As we’ve moved through the story of helium, I’ve found that I know a little less about each topic. We’re now on the next-to-last entry, and its a topic about which I knew close to nothing until I did some research. So if I’ve convinced you through the first ten entries in this series that I know a little about things, this entry will dissuade you of that notion. But here goes, anyway.

Liquid helium is just darn cool. Yes, it’s cold, around 4 degrees C above absolute zero (or 4 Kelvins). But it also is cool in the full of wonder sense, particularly when pure helium-4 reaches a temperature of  2.17 Kelvins. At that temperature, liquid helium-4 becomes something called a “superfluid.”

Here’s a video of what happens when liquid helium reaches 2.17 K. Yes, it’s in Greek. Somehow that makes it even cooler.

When helium-4 reaches 2.17 K and even colder, all the helium atoms in the sample act like a single atom. This explains why the boiling stops; boiling is the process of some atoms (with more energy) escaping and other atoms (with less energy) staying behind. That’s why sweating cools you off; the evaporating sweat carries away heat energy, leaving cooler liquid on your skin.

But if all the atoms in a sample of liquid helium are behaving as a single atom, then none of them can have more energy than any other. They must all have exactly the same energy, and so boiling isn’t possible! Notice in the video how the boiling stops the moment the temperature reaches 2.17 K. When that transition occurs, you are looking at what amounts to a single atom!

But why that temperature? This is the part that blows my mind. There’s this thing called the Heisenberg Uncertainty Principle. It essentially says you can’t have perfect knowledge about two related variables at the same time. In the case of these helium atoms, you can’t know both their position and their momentum. Momentum is related to speed, and speed to temperature. At a particular temperature (you guessed it, 2.17 K), we know a lot about the atoms’ momenta (because it doesn’t have much). As a result of narrowing down the momentum knowledge, our knowledge about the atoms’ positions becomes worse – bad enough that we can’t tell any two atoms apart! Quantum uncertainty means that the atoms overlap!

There’s one further detail here. Only some kinds of atoms can overlap this way. If you remember a couple of posts ago, I wrote about the idea of the Pauli Exclusion Principle, and I hinted that it didn’t always apply. Well, here’s where it doesn’t apply. The reason is number again. Helium-4, with 2 protons, 2 neutrons, and 2 electrons, has 6 particles all with half-integer spin. Big deal, right? It is a big deal, because you can’t add together 6 halves and end up with anything other than a whole. Try it! This means helium-4 always has a whole number of spin. And particles with a whole number of spin don’t obey the Pauli Exclusion Principle!

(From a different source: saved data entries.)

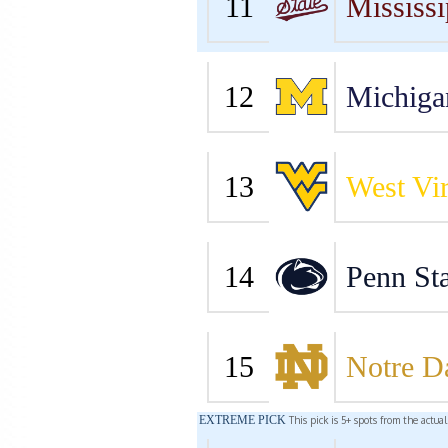
11
Mississi
12
Michiga
13
West Vir
14
Penn Sta
15
Notre 
EXTREME PICK
This pick is 5+ spots from the actua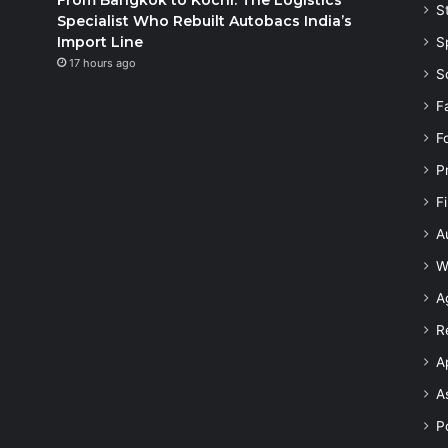
S
Specialist Who Rebuilt Autobacs India’s
Import Line
S
17 hours ago
S
F
F
P
F
A
W
A
R
A
A
Po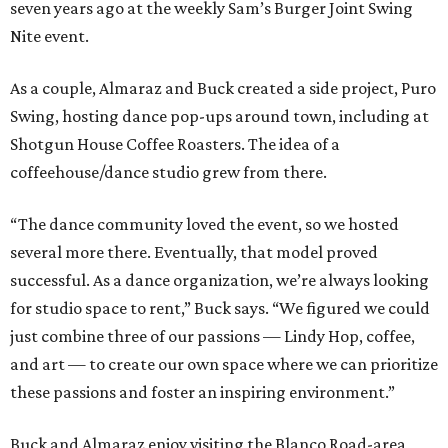
seven years ago at the weekly Sam’s Burger Joint Swing
Nite event.
As a couple, Almaraz and Buck created a side project, Puro
Swing, hosting dance pop-ups around town, including at
Shotgun House Coffee Roasters. The idea of a
coffeehouse/dance studio grew from there.
“The dance community loved the event, so we hosted
several more there. Eventually, that model proved
successful. As a dance organization, we’re always looking
for studio space to rent,” Buck says. “We figured we could
just combine three of our passions — Lindy Hop, coffee,
and art — to create our own space where we can prioritize
these passions and foster an inspiring environment.”
Buck and Almaraz enjoy visiting the Blanco Road-area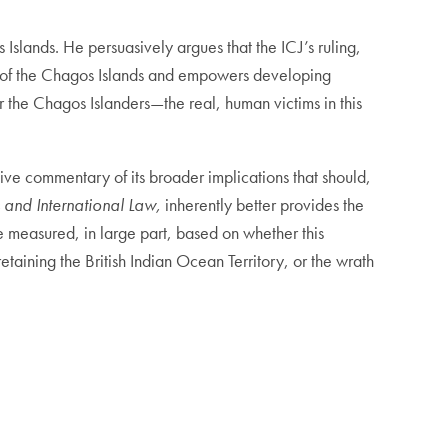
 Islands. He persuasively argues that the ICJ’s ruling,
ion of the Chagos Islands and empowers developing
for the Chagos Islanders—the real, human victims in this
cisive commentary of its broader implications that should,
 and International Law,
inherently better provides the
 be measured, in large part, based on whether this
etaining the British Indian Ocean Territory, or the wrath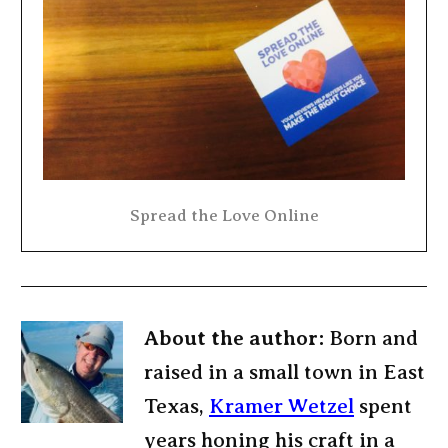
Spread the Love Online
About the author:
Born and
raised in a small town in East
Texas,
Kramer Wetzel
spent
years honing his craft in a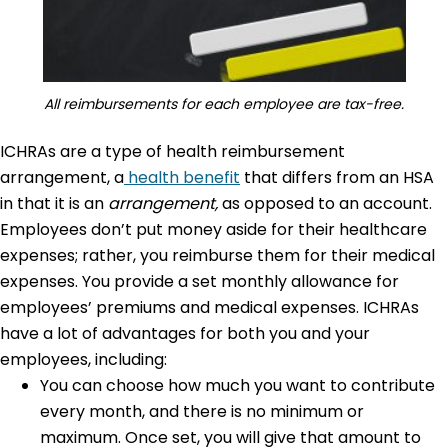
All reimbursements for each employee are tax-free.
ICHRAs are a type of health reimbursement
arrangement, a
health benefit
that differs from an HSA
in that it is an
arrangement,
as opposed to an account.
Employees don’t put money aside for their healthcare
expenses; rather, you reimburse them for their medical
expenses. You provide a set monthly allowance for
employees’ premiums and medical expenses. ICHRAs
have a lot of advantages for both you and your
employees, including:
You can choose how much you want to contribute
every month, and there is no minimum or
maximum. Once set, you will give that amount to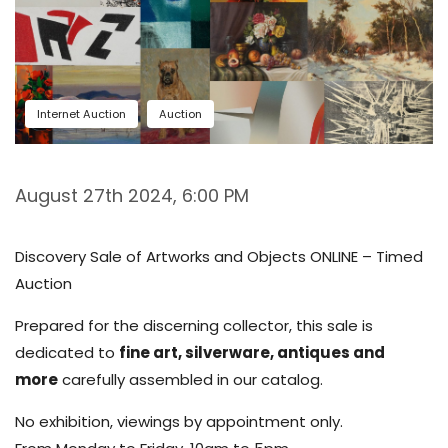
Internet Auction
Auction
August 27th 2024, 6:00 PM
Discovery Sale of Artworks and Objects ONLINE – Timed
Auction
Prepared for the discerning collector, this sale is
dedicated to
fine art, silverware, antiques and
more
carefully assembled in our catalog.
No exhibition, viewings by appointment only.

Helium-3, with only 1 neutron, won’t do what helium-4 does (ok, yes it will, but only at much, much lower temperatures, and for a reason that is thankfully “beyond the scope of this blog entry”), because helium-3 has 5 particles with half-integer spin. But helium-4, with a whole number of spin, behaves in this strange way that electrons can’t. Helium-4 atoms can all be in the same exact state. Crazy!

That might not excite you too much, but maybe this will. If this liquid helium really is, now, a single atom, then maybe it can start to do some of the weird things atoms do. For instance, atoms can interfere with themselves. One of the weirdest things about quantum mechanics is that, because atoms have a wavelength, atoms passed through double slits can create interference patterns just like light beams. Well, quantum mechanics works for atoms, but surely it doesn’t work for things as large as that sample of liquid helium in a test tube? Or does it?

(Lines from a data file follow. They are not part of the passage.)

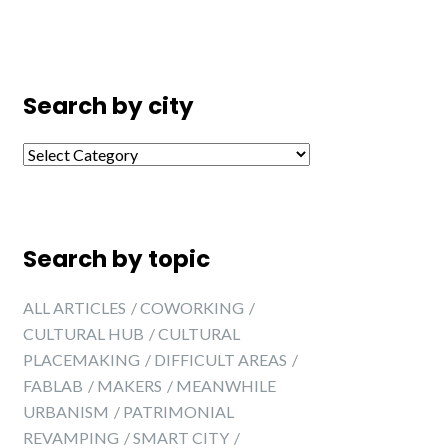
Search by city
Search by city
Search by topic
ALL ARTICLES
COWORKING
CULTURAL HUB
CULTURAL
PLACEMAKING
DIFFICULT AREAS
FABLAB
MAKERS
MEANWHILE
URBANISM
PATRIMONIAL
REVAMPING
SMART CITY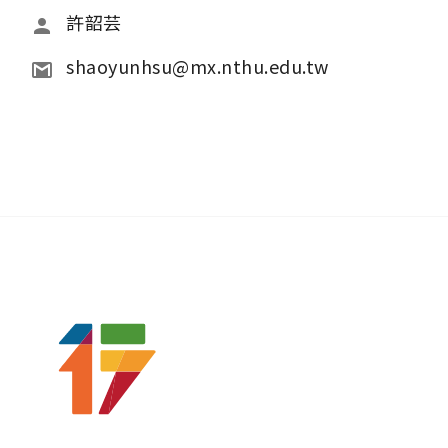
許韶芸 
shaoyunhsu@mx.nthu.edu.tw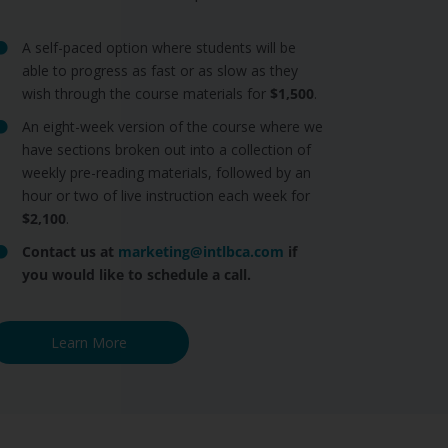
A self-paced option where students will be
able to progress as fast or as slow as they
wish through the course materials for
$1,500
.
An eight-week version of the course where we
have sections broken out into a collection of
weekly pre-reading materials, followed by an
hour or two of live instruction each week for
$2,100
.
Contact us at
marketing@intlbca.com
if
you would like to schedule a call.
Learn More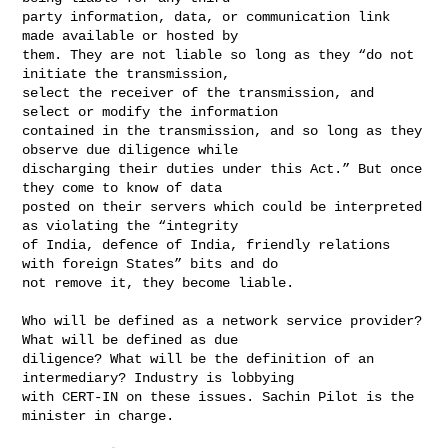
party information, data, or communication link 
made available or hosted by 

them. They are not liable so long as they “do not 
initiate the transmission, 

select the receiver of the transmission, and 
select or modify the information 

contained in the transmission, and so long as they 
observe due diligence while 

discharging their duties under this Act.” But once 
they come to know of data 

posted on their servers which could be interpreted 
as violating the “integrity 

of India, defence of India, friendly relations 
with foreign States” bits and do 

not remove it, they become liable.

Who will be defined as a network service provider? 
What will be defined as due 

diligence? What will be the definition of an 
intermediary? Industry is lobbying 

with CERT-IN on these issues. Sachin Pilot is the 
minister in charge.
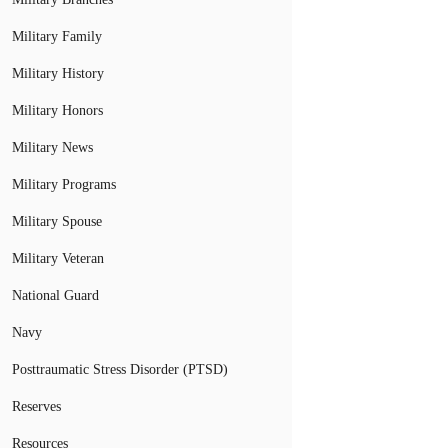
Military Family
Military History
Military Honors
Military News
Military Programs
Military Spouse
Military Veteran
National Guard
Navy
Posttraumatic Stress Disorder (PTSD)
Reserves
Resources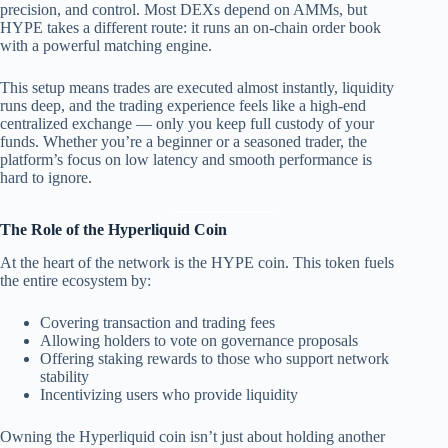
precision, and control. Most DEXs depend on AMMs, but
HYPE takes a different route: it runs an on-chain order book
with a powerful matching engine.
This setup means trades are executed almost instantly, liquidity
runs deep, and the trading experience feels like a high-end
centralized exchange — only you keep full custody of your
funds. Whether you’re a beginner or a seasoned trader, the
platform’s focus on low latency and smooth performance is
hard to ignore.
The Role of the Hyperliquid Coin
At the heart of the network is the HYPE coin. This token fuels
the entire ecosystem by:
Covering transaction and trading fees
Allowing holders to vote on governance proposals
Offering staking rewards to those who support network
stability
Incentivizing users who provide liquidity
Owning the Hyperliquid coin isn’t just about holding another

Sir Anthony Leggett, at a lecture I attended a few years ago, suggested an experiment aimed at testing this idea. Once we have this superfluid, macroscopic single atom of liquid helium, let’s try to make it interfere. Do we get interference patterns? If we do, then quantum mechanics applies to the macroscopic world of cats, turtles, and you and me. If we don’t, and we can eliminate any other errors, then there must be other, “hidden” laws of nature that draw a line between microscopic quantum weirdness and the macroscopic world we live in.

As far as I know, the experiment hasn’t been done yet. But other experiments with helium-4, including things like quantized vortices in the spinning fluid and this property of near-zero viscosity, point in one direction. Macroscopic quantum effects are real. Quantum mechanics really does describe our world, not just the world of atoms, but the large world of people and peanut butter sandwiches.

Go back and look at that video again. You’re looking at a single, quantum mechanical “atom” made of billions upon billions of individual helium atoms, each of which has lost its own identity to quantum weirdness. And that is crazy cool!